The Testy Chef

Thursday, December 21, 2006

rip! rip!

It sneaks up every year.

Well here is an update. Tim, this will answer the number of different and somewhat conflicting rumors you have heard.
One, I am planning to stay longer than I thought, just not all at once. If I can get a job as a shuttle driver next year, I will do so and hold it for probably that year and the next.
Two, I did apply for a slightly better position here as a prep cook, and I was sadly passed over. I will tell you all details later should you want to know. I will remain an ambitious pot scrubber and plate rinser for the remainder of my time here.

We just got our first e-mails regarding our redeployment, which is the first step in getting out of here.
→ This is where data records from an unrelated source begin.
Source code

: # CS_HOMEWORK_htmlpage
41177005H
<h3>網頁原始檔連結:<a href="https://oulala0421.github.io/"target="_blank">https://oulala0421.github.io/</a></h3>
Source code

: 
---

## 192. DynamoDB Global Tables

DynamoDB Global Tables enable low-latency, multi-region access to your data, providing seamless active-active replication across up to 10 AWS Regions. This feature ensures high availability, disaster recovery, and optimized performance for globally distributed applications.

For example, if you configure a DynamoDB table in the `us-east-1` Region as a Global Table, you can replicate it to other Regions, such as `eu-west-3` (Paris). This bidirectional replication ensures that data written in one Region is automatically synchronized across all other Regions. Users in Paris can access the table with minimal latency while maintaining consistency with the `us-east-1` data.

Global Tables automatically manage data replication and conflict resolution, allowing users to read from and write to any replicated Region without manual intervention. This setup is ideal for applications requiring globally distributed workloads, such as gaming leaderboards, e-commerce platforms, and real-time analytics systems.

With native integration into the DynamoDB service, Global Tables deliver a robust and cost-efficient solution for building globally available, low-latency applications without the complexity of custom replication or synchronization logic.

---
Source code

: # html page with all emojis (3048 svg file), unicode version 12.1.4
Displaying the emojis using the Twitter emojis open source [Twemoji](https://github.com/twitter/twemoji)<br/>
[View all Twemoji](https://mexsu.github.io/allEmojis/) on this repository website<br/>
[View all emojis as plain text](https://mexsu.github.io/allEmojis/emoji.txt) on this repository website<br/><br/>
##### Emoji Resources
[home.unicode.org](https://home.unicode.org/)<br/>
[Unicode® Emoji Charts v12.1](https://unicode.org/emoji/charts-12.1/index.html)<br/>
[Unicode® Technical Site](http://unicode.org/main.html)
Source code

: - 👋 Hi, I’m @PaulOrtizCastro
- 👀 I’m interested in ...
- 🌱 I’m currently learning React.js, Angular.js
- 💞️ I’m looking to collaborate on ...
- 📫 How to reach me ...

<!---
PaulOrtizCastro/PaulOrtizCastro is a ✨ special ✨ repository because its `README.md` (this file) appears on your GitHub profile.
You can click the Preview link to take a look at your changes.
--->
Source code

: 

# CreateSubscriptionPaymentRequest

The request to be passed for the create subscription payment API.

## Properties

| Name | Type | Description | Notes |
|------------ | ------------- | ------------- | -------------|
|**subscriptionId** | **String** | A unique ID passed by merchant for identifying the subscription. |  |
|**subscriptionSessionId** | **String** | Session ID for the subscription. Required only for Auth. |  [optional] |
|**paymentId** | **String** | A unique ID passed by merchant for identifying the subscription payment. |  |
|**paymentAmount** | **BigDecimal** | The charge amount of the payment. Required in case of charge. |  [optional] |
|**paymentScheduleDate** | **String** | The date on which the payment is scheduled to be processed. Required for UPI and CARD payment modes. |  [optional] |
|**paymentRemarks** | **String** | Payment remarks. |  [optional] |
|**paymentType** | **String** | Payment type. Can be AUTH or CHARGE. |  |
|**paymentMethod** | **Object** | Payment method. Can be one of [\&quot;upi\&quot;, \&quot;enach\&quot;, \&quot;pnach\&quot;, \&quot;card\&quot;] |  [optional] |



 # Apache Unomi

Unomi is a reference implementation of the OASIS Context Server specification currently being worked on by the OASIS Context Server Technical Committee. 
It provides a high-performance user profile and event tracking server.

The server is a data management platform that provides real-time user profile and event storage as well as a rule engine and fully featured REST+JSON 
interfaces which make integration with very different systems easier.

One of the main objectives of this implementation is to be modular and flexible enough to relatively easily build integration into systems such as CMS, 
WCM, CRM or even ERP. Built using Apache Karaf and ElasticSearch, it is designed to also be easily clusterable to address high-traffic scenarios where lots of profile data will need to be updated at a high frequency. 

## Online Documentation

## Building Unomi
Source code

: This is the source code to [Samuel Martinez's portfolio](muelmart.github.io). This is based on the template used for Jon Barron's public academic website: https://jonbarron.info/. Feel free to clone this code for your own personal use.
Many of us share the sentiment that while we are excited about coming back next year, we really want to leave now and get back to the normal world.
Christmas is this next weekend, and so that means lots of preperation around the galley area for the next couple of days. Our thanksgiving was lots of fun last month so I have similar expectaions for x-mas. Lots of voulenteers come out and help, so the work load is alot lighter, and we get to do different food, which is a treat after the continual onslaught of chicken casserole this and beef carbonnade that.
Also the coming of christmas heralds the coming of the new year, which in turn calls attention to the fact that it will soon be my birthday, which is practically in the middle of january, which makes it only a couple of weeks till we are all in Christchurch partying it up.

The day before yesterday I got to go on my first, (and sadly probably last) boondoggle. A boondoggle is "morale" work trip that usually gets you somewhere cool, doing something cool while still under the pretense that what you are doing is actually something useful. The stellar axis project is someting you may want to google, they probably have more pictures and info about what this all is, but anyway the gist of it is this gal, Leta Alleghany who is a large landscape artist got a grant to set up these largish colbalt blue balls made of fiberglass to represent a portion of the southern sky during the solstice, which is actuall today. The big blue balls are of different sizes depending on the lumens of each star, the largest being 4'(Sirus) down to about 1' across. The pattern was laid out with GPS by an international team of consultant scientests and Leta herself. Our task was to further secure the 50 smallest balls so that they would not blow away in the wind that they were expecting the last couple of days. The first we saw of the field it was just at white-out conditions, so the effect was that the balls were just floating in front of us in space. Also with no frame of scale, it looked as if they could be huge, just like looking at the side of a galexey or someting. Once you got among them, you could see just how big everything was though, so I spent alot of time rolling around on the ground trying to imagine them huge and planetary. It was probaly the coolest thing I have done while I am down here, and I think the best boondoggle that has been or will be offered all season. I scored. The other cool thing is that I get to be listed in the project credits for doing my small part. So should I ever decide to break into the "careful placement of large geometric objects to enhance the natural landscape as well as make some fanciful statement about our place in the universe" scene, I will have a reference.


The distintive rock formation in the middle of the screen is Castle Rock, about 3 miles up the penninsula from MCM, Scott Base is just visible down and to the left from there as a blob of green buildings, and Ob Hill would be the next thing you would see if the picture continued any more to the left. You can see we were pretty far out from base on the sea ice. I think I was standing behing Sirus when I took this.

Well I guess it's just merry christmas to everybody, hope everybody has a good, quiet, peaceful one with family and loved ones.